Przed tym spotkaniem jedno było pewne - dla Quintona Jacksona (32-11) będzie to ostatni występ pod banderą UFC. Popularny "Rampage" nie zdołał jednak pożegnać się zwycięstwem, ulegając Gloverowi Teixeirze (20-2) na punkty. Przy okazji warto zaznaczyć, iż dla Brazylijczyka była to już osiemnasta wygrana z rzędu!Lepiej wyszkolony boksersko Teixeira zaczął wszystko lewym prostym, natomiast znany z filmu "Drużyna A" Jackson strzelał pojedynczymi, dość obszernymi sierpami. Glover po minucie markując uderzenie wszedł w nogi rywala, sprowadzając go do parteru. Quinton po kilkudziesięciu sekundach zdołał się podnieść i natychmiast rzucał kolejne bomby. Sam się jednak nadział pod koniec czwartej minuty na krótki, lewy sierpowy oponenta i wylądował na macie. Na swoje szczęście nie był mocno zamroczony i zdołał wyjść również z tej opresji.Teixeira drugie starcie zaczął również od obalenia, lecz i tym razem Jackson korzystając z siatki, opierając się o nią plecami, zdołał powrócić do wymiany ciosów w stójce. Trafił nawet w zwarciu groźnym prawym podbródkiem, jednak w końcówce tej rundy widać u niego już było wyraźnie oznaki zmęczenia. Trzecia odsłona była już jednostronna i w ostatniej minucie potyczki "Rampage" walczył już praktycznie tylko o to, by nie przegrać przed czasem.Po ostatnim gongu sędziowie zgodnie wytypowali zwycięstwo Teixeiry w stosunku 30:27, 30:27 oraz 29:28.
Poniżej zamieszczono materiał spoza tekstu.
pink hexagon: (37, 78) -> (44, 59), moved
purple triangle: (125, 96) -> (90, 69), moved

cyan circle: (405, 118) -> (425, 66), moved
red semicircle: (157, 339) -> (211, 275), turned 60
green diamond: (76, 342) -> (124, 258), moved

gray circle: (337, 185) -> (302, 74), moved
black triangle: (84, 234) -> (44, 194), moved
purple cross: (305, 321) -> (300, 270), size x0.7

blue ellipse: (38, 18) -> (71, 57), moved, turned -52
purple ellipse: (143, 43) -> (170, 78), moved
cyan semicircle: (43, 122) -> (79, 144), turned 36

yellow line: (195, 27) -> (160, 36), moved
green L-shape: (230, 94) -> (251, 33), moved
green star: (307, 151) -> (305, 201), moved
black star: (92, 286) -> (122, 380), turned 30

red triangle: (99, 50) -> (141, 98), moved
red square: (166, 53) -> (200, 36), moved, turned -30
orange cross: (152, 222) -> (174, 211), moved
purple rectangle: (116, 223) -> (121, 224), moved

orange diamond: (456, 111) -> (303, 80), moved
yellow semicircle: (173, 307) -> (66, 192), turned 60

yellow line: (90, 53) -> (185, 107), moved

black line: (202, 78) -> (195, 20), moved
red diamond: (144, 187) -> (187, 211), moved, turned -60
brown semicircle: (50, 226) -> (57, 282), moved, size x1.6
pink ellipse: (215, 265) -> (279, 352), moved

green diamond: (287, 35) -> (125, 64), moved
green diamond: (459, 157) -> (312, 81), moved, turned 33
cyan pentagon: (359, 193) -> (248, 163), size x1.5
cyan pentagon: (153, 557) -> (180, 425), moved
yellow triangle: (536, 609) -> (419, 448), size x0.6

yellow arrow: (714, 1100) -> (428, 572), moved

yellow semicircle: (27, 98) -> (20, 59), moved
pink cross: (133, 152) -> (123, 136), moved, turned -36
W głównej potyczce wieczoru "UFC on Fox 6" Demetrious Johnson (17-2-1) zachował tytuł mistrzowski kategorii muszej, odprawiając w pierwszej obronie Johna Dodsona (14-6). Po pięciu rundach pełnych akcji sędziowie typowali jego przewagę 49:46 i dwukrotnie 48:47.- To była świetna walka i cieszę się, że również tak bardzo spodobałą się kibicom. Mój rywal trafił mnie kilka razy naprawdę mocno, ale jako iż byłem solidnie przygotowany do tego pojedynku, to szybko potrafiłem dojść do siebie - mówił po ogłoszeniu werdyktu uradowany champion.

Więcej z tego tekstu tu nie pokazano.